As opposed to the practice of booting vehicles on private property, tickets related to public parking come with additional safeguards that make them seem more fair. Since parking on public streets is controlled by governments, additional rules and constitutional protections apply. Parking on public streets and lots is generally governed by signage stating the time frames in which cars will be ticketed, though sometimes this signage can be a bit confusing. Tickets also come with the right to be heard in front of a judge prior to paying the fee. Victims of booting on private property have no such protection since they are at the whim of the owner’s terms and conditions – if they want to challenge the booting, they must take it upon themselves to sue the booting company, landowner, or business after paying the fee to remove the boot.
Do Business Owners Want Customers To Be Confused and Angry?
The confusing language that can sometimes be found on signs related to public street parking pales in comparison to the language found on signs related to booting on private property. Atlanta’s booting ordinance stipulates a number of items that must be strictly followed in order to lawfully boot a vehicle. Those include signs posted at all parking lot entrances stating, among other things, the name of the parking company, a statement that unauthorized vehicles may be booted or towed, a phone number, and the $75 fee required to remove a boot.
But the ordinance is silent when it comes to instructing vehicle owners when their cars will be booted. Lots in compliance with the ordinance do have signs with the required statement that “unauthorized” or “illegally parked” cars will be booted. These words are largely meaningless, though, without the definitions of “unauthorized” or “illegal.” Other signs instruct vehicle owners that their cars will be booted if they “leave the premises.” Does this mean your car will be booted if you buy a cup of coffee and then stand on the sidewalk to drink it? Does it mean the car will booted if you park in your friend’s visitor lot, walk down the street to convenience store with them, and then return to your friend’s apartment?
Let’s Fix the Fundamental Problem of Too Many Private Parking Lots
Atlanta is currently debating whether to repeal the booting ordinance. If it’s allowed to stand, several changes should be made. Businesses should be required to post signage specifically stating the terms of their invitation to park in their lots; meaning signs need to say much more than just “unauthorized vehicles” may be booted. Perhaps we should also require vehicle owners to be contacted prior to booting. This could be accomplished by using an app where the vehicle’s owner inputs their arrival time and license plate number.
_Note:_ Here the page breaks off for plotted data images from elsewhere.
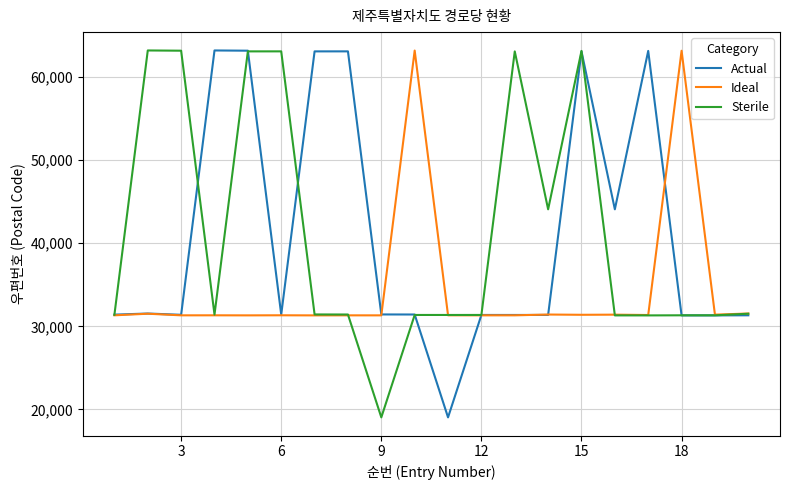

What is the difference between the second highest and second lowest values in the Ideal series?

31811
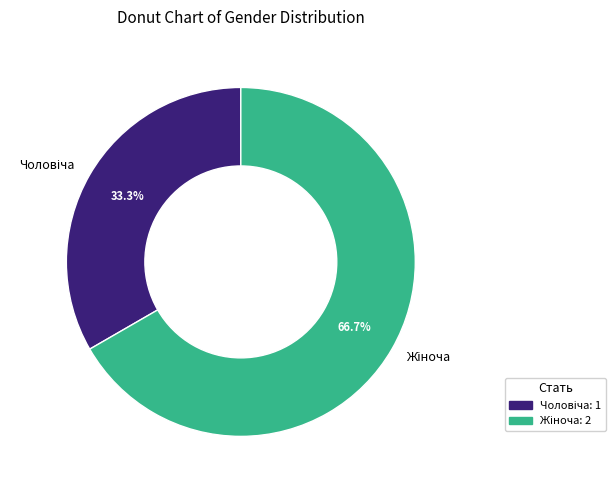

Is there any slice that represents more than half of the pie?

Yes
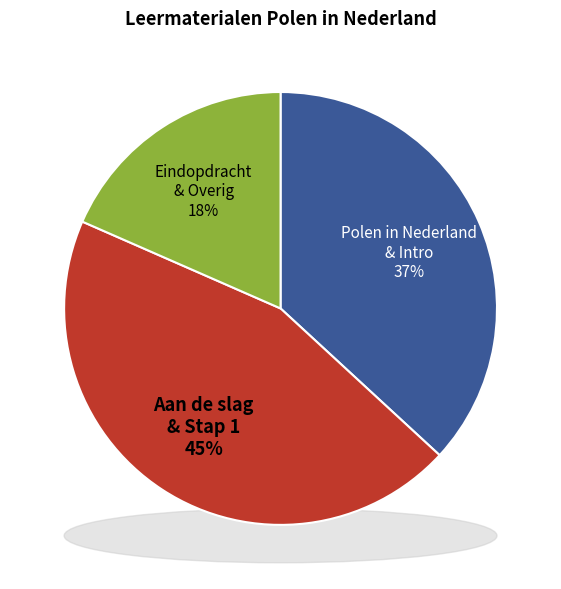

The Polen in Nederland slice represents 1% of the pie. True or false?

False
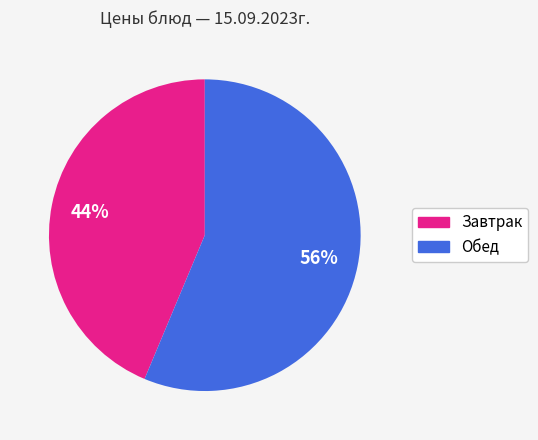

To the nearest percent, what is the average slice percentage?

50%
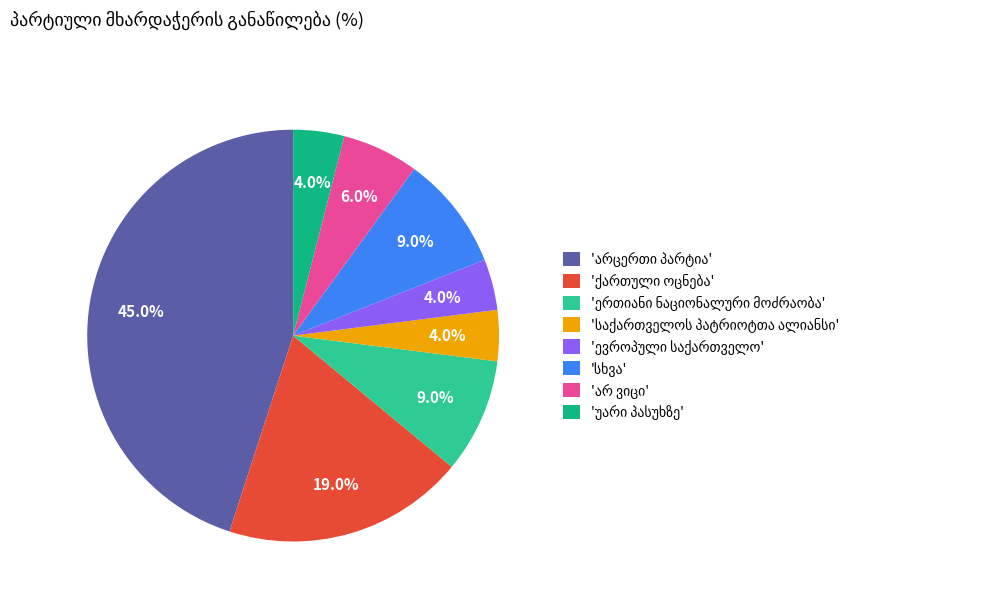

Is there a majority slice in this chart?

No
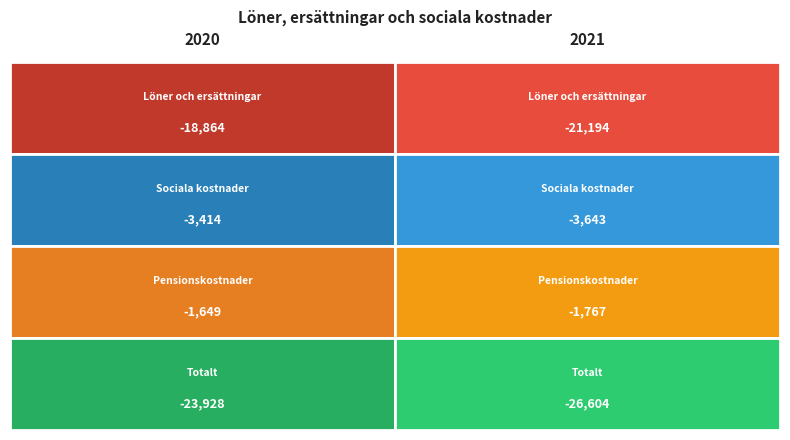

Reading left to right, list all the values displayed in this chart.

Löner och ersättningar: -18864	-21194
Sociala kostnader: -3414	-3643
Pensionskostnader: -1649	-1767
Totalt: -23928	-26604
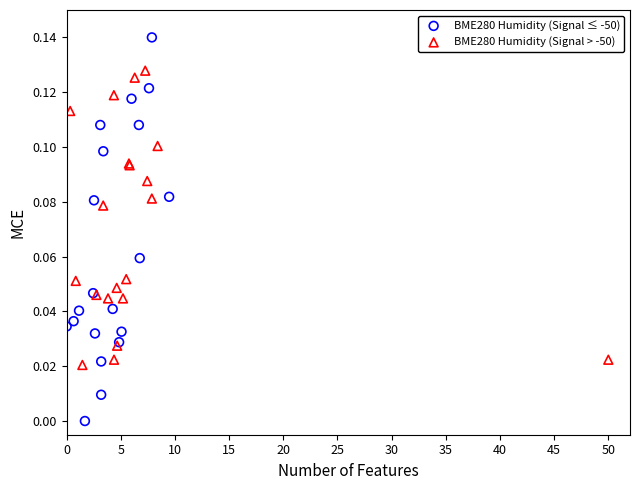

Which series has the largest Y range (max minus min)?

BME280 Humidity (Signal ≤ -50)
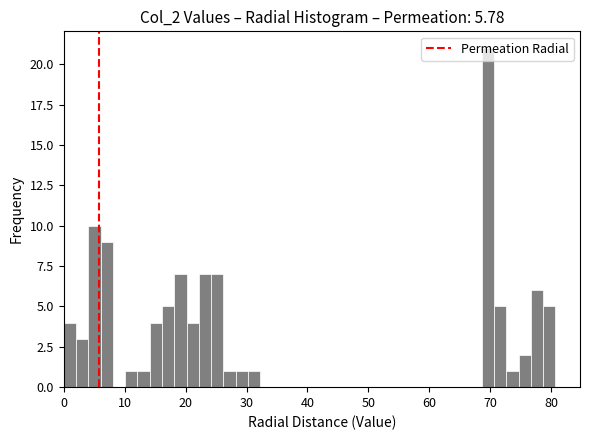

Read against the x-axis, roughly where is the centre of the tallest bar?

70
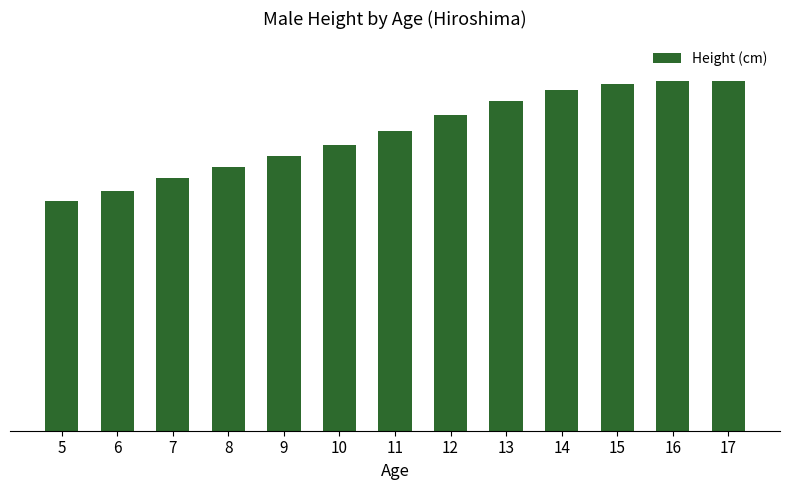

What is the ratio of the value at 9 to the value at 8?

1.0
The parking attendant can then send a notification to the vehicle’s owner informing them that their car will be booted at a particular time.
If the entire purpose is to encourage high-turnover of parking spots then business owners should want customers and non-customers to know the rules and be given the opportunity to move their cars prior to booting. Without changes, booting looks much more like a cash-grab operation and much less like a reasonable way of furthering a legitimate purpose. The ultimate solution, though, is to eliminate the patchwork of private parking lots in favor of public parking garages that serve entire commercial areas. This would largely reduce the need for booting altogether.